Matsuo T, Shirakusa T, Kawahara K, Iwasaki A, Okabayashi H, Shiraishi T
Department of Surgery, School of Medicine, Fukuoka University, Japan.
Kyobu Geka. 1996 Dec;49(13):1110-3.
Generally yolk sac tumor in the mediastinum is a rare and highly malignant neoplasm. We report a case of yolk sac tumor, which was treated with resection, and then intraoperative hypotonic and postoperative systemic chemotherapy. A 33-year-old man was diagnosed as a mediastinal tumor with chest X-ray and chest CT findings. At operation he had mediastinal tumor which invaded to the part of the right upper lobe and pericardium, disseminated on the right diaphragm. A large tumor was removed with partial pericardiectomy and wedge resection of the right upper lobe. After resection hypotonic chemotherapy with cis-platinum was performed. This tumor had endodermal sinus structure, Schiller-Duval body, and eosinophilic hyaline globolus which were histological characteristics of yolk sac tumor, and the value of serum alpha-fetoprotein (AFP) was high. After operation with this diagnosis systemic chemotherapy consisted of cis-platinum, etoposide were performed. Patient was discharged uneventfully 8 months later.

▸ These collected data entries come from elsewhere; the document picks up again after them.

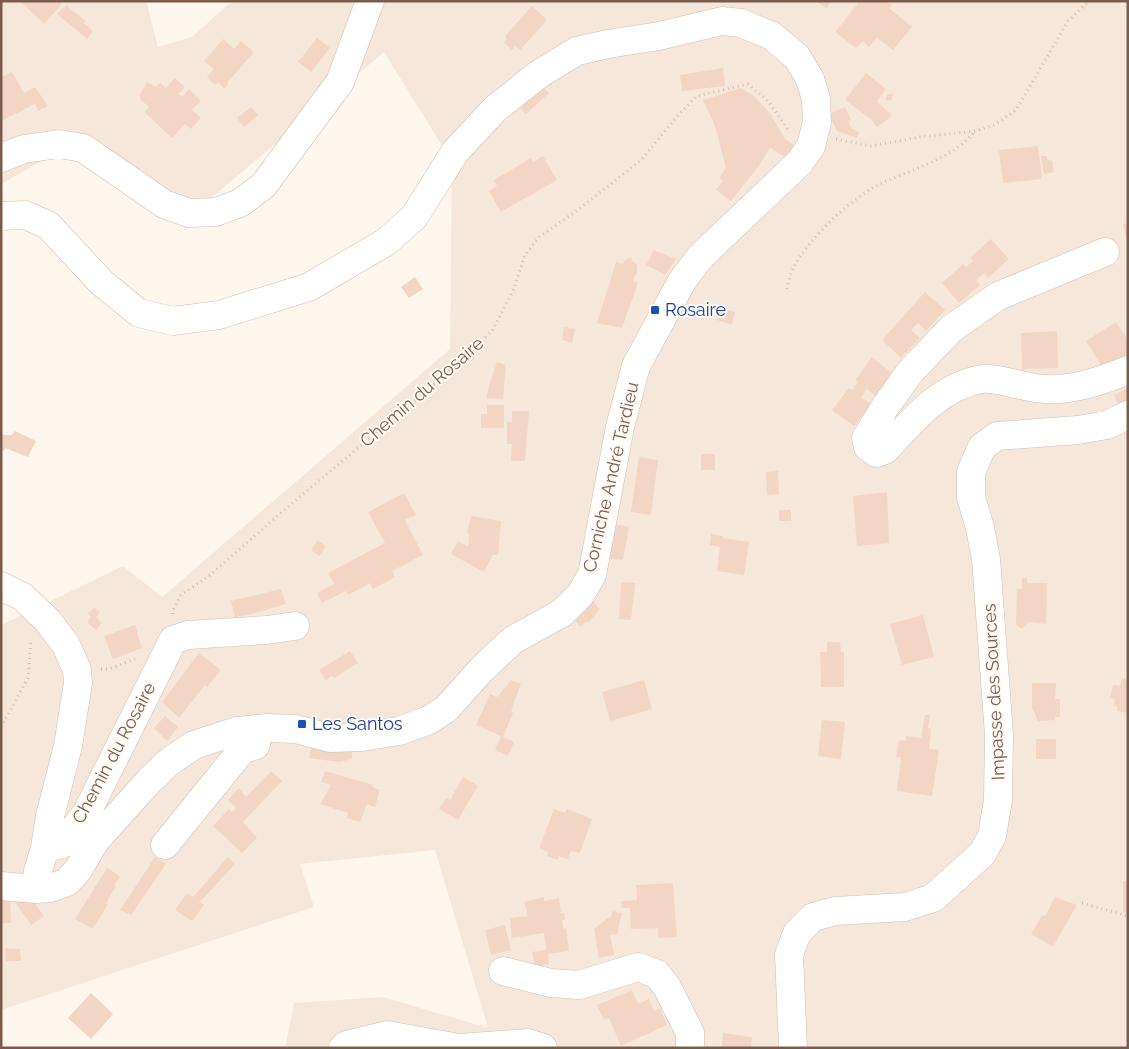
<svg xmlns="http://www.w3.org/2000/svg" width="1129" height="1049" viewBox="0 0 1129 1049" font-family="Raleway,sans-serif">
  <rect width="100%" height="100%" fill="#fdf6ec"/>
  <path fill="#f5e8da" d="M1,1H146L158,47L192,37L232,1H1128V1048H285L294,1003L383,997L488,1028L435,850L300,864L314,907L1,1010V625L123,566L162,597L450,349L452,162L384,52L204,204L56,153L1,184Z"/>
  <path fill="#f3d5c3" d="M20,1H59L62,4L44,24Z
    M815,1H831L827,8Z
    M860,1H887L892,5L889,8L912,27L893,50L877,38L869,47L863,41L856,48L835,32Z
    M66,5L86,21L84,23L93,31L87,39L57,14Z
    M532,6L547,20L520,50L515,46L512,50L504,42L507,39L505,36Z
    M317,38L330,48L311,72L298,62Z
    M223,39L234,49L241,41L254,52L227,83L228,84L225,89L218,82L215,85L207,77L214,69L204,61Z
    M723,68L725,86L682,91L680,75Z
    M12,72L24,93L35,87L48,106L38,111L35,104L1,121V77Z
    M866,73L886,89L877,101L892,116L877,127L872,120L845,100Z
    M175,78L185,87L178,94L182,97L189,89L201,101L192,110L201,118L191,129L185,124L172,138L144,112L149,107L140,99V94L147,82L156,87L160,83L166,88Z
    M544,87L549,93L526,114L520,108Z
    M741,88L754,96L770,113L785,139L796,146L785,157L770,148L758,167L731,201L716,190L723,181L719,178L726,168L715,126L703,100Z
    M887,94H893L891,101L886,100Z
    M251,107L258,115L244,127L237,118Z
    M845,107L851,120L848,121L852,129L859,132L857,138L837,131L829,114Z
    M1038,146L1042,179L1003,183L999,150Z
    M543,156L557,180L501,212L489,191L497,186L494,180L531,158L533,162Z
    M1041,156H1046L1048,160L1052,161L1054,172L1044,174Z
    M1128,223V242H1127L1123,224Z
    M991,239L1009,259L988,278L984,273L976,280L980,285L959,303L942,283L963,264L966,267L973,261L970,258Z
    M654,250L676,259L665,275L646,265Z
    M631,257L633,262L637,264V275H635L633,281L638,283L622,328L597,323L616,262L623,264L624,261Z
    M415,277L423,289L409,298L401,287Z
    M925,292L945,310L926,331L918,323L911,330L920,338L901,358L882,340Z
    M721,308L735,312L732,325L717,320Z
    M1116,322L1128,340V358L1105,372L1086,341Z
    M564,327L575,329L572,343L562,340Z
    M1057,331L1058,368L1022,369L1021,333Z
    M872,357L893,374L876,396L867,389L861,397L871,404L854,426L832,410L849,388L852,390L858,382L855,380Z
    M497,362L506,365L503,399L486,398L491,379Z
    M1127,388L1128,402L1119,406L1114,395Z
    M487,405H504V428H481V414H487Z
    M512,411H529L525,461H511L512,444H507V422H512Z
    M15,431L36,441L28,457L5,448L4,451L1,450V435H12Z
    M701,454H715V470H701Z
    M639,457L658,460L651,515L631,512Z
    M778,471L779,494L767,495L766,472Z
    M887,492L889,543L857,546L853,496Z
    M404,493L416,515L405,520L423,555L392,571L395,577L373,589L370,583L348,595L346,591L322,603L317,593L334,584L328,573L385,543L368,512Z
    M779,510H791V521H779Z
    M471,516L501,521L498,555H493L484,572L451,554L458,541L468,546L469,533H467Z
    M610,523L629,527L623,560L603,558Z
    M711,534L723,536V538L749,542L744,575L717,571L720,547L710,545Z
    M318,540L326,547L319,556L311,550Z
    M1022,578H1027V583H1047L1046,624L1029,622L1022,629L1016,625L1017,589H1022Z
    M621,582L635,583L631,620L619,619Z
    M281,589L286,604L251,614L235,617L231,601Z
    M589,596L600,609L588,623L587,621L580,627L572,616Z
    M94,608L100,612L96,617L102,623L96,630L87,622L91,617L88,613Z
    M923,615L934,657L902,665L890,624Z
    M135,625L142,648L113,659L104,636Z
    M827,642H840L841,652H844V687H821L820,652H827Z
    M350,651L358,663L334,678L332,676L326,680L319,670Z
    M199,653L221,670L207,687L205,685L179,718L162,702Z
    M1122,678L1128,679V713L1117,711V707L1114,706L1115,699L1110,698L1113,685L1120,686Z
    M511,680L521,684L513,704L514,705L511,712L513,713L503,737L514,742L508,756L495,750L501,736L476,725L490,694L497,697Z
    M644,680L652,709L610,721L602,692Z
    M1032,683H1056L1055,699H1060V717H1055V720L1038,721L1032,708Z
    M925,715H930L928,728L931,729L929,749L939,750L932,796L897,791L901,758L896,757L899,740L906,741V736L921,738Z
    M165,716L178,727L167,741L154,728Z
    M822,720L845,722L841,759L818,756Z
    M1036,739H1056V759H1036Z
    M312,741L352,747V759L339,762L309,758Z
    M271,771L282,781L243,822L257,838L242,853L213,826L229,809L232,812L236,808L228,800L239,788L246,797Z
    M325,771L373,785L372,787L380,790L375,807L367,804L360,822L347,818L348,813L320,804L331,785L321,782Z
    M463,777L478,786L458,820L439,809L446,798L450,800Z
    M554,809L565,813L567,809L592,819L580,853L571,851L568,859L559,856L558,860L547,856L548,852L539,848Z
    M155,857L166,864L131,915L120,910Z
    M228,857L235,864L200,902L204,905L192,921L175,910L187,893L193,897Z
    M107,868L120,876L115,884L116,886L106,903L108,904L93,929L75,919Z
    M1123,881H1128V912H1123Z
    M673,883L677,937L658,938V928L631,929L630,908H622L621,901L637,900L636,885Z
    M1,895L10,896L11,923H1Z
    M11,896L30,897L44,916L31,925Z
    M544,897V901L559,898L561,913H564L565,920H562L563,929L566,928L569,951L548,954L549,964L535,967L532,952L546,950L544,933L512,938L510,918L528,916L524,902Z
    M1055,897L1077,905L1053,947L1031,934L1042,915L1045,916Z
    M612,911L622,913L617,934L610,935L614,955L599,958L594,929L608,918L611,917Z
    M505,925L511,950L491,955L485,930Z
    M5,948L20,949L21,961H6Z
    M632,990L638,1004L649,999L654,1011L660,1008L667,1025L621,1046L609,1018L604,1020L597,1005Z
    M91,993L113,1014L91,1039L68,1018Z
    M723,1033L752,1037L751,1048H722Z"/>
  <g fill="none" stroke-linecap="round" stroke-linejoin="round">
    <defs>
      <path id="minor" d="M1,158L24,149L59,144L83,148L164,204L189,213L216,212L240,203L263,186L340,82L370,1
        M1,216L25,215L48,225L102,283L139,313L173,321L219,315L309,287L386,242L414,217L455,152L495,109L539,74L577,51L608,44L659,36L722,21L741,23L772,36L797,57L810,79L816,99L817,122L811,146L800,162L701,256L682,281L636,366L620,427L592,575L580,595L562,613L513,640L482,669L446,709L429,720L399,731L362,737L330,738L296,729L267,728L237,731L194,745L170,761L150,780L95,841L78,870L67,882L51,888L36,889L1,886
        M1105,252L998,296L951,329L910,372L885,407L866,438L868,447L877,453L885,450C912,421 940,386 982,379C993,377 1022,386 1035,388C1067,393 1098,382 1128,370
        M1,586L23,597L48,621L66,645L77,670L78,683L68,746L50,816L45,848L38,871L36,889
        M165,845L242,750L256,745V729
        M45,848L62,844L86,814L173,640L188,635L267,630L295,626
        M503,971L551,983L579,985L638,967L657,974L667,987L690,1033V1048
        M343,1048L346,1045L387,1035L459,1048L528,1043L543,1048
        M793,1048L789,955L797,933L813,917L835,911L905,907L933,898L982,854L992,836L998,800L999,735L986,559L980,528L971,497V472L982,447L997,436L1078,430L1107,425L1128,415"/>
    </defs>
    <use href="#minor" stroke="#d1beb0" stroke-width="29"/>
    <path stroke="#d9b8a5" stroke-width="3" stroke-dasharray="1 4" stroke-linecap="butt" d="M836,139L871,146L920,137L976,131L994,125L1016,110L1068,21L1089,1
      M787,289C789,282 790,273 794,267C809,238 853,196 882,183C913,169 954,158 975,131
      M173,614V610L181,595L209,576L290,505L451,370L492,331L513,291L525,255L539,237L578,210L641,160L679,114L697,96L748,84L768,101L789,131
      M101,669H109L135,659
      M1,727L28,678L31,639
      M1082,903L1128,916"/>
    <use href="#minor" stroke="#fff" stroke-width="28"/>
  </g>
  <g fill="#1a4fb4" stroke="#fffaf3" stroke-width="2">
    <rect x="650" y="305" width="10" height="10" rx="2.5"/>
    <rect x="297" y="719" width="10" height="10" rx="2.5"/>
  </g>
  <g text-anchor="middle" stroke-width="4" stroke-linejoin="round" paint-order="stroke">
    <g font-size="18" fill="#164399" stroke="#fffaf3" text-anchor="start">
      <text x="665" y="316">Rosaire</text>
      <text x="312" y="730">Les Santos</text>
    </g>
    <g font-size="18" fill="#7a5c4d" stroke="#fffaf3">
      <text transform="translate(422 392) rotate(-41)" y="6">Chemin du Rosaire</text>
      <text transform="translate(611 477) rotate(-77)" y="6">Corniche André Tardieu</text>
      <text transform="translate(994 692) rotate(-93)" y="6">Impasse des Sources</text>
      <text transform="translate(114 753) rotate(-62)" y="6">Chemin du Rosaire</text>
    </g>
  </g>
  <rect width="1129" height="1049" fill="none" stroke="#7a5c4d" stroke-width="5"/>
</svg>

纵隔内的卵黄囊瘤通常是一种罕见且高度恶性的肿瘤。我们报告一例卵黄囊瘤病例,该病例接受了手术切除,随后进行了术中低渗化疗和术后全身化疗。一名33岁男性经胸部X线和胸部CT检查被诊断为纵隔肿瘤。手术时,他患有纵隔肿瘤,侵犯了右上叶部分和心包,并扩散至右侧膈肌。通过部分心包切除术和右上叶楔形切除术切除了一个大肿瘤。切除术后进行了顺铂低渗化疗。该肿瘤具有内胚窦结构、席勒-杜瓦尔体和嗜酸性透明小球,这些是卵黄囊瘤的组织学特征,且血清甲胎蛋白(AFP)值较高。在确诊后,术后全身化疗采用顺铂和依托泊苷。患者8个月后顺利出院。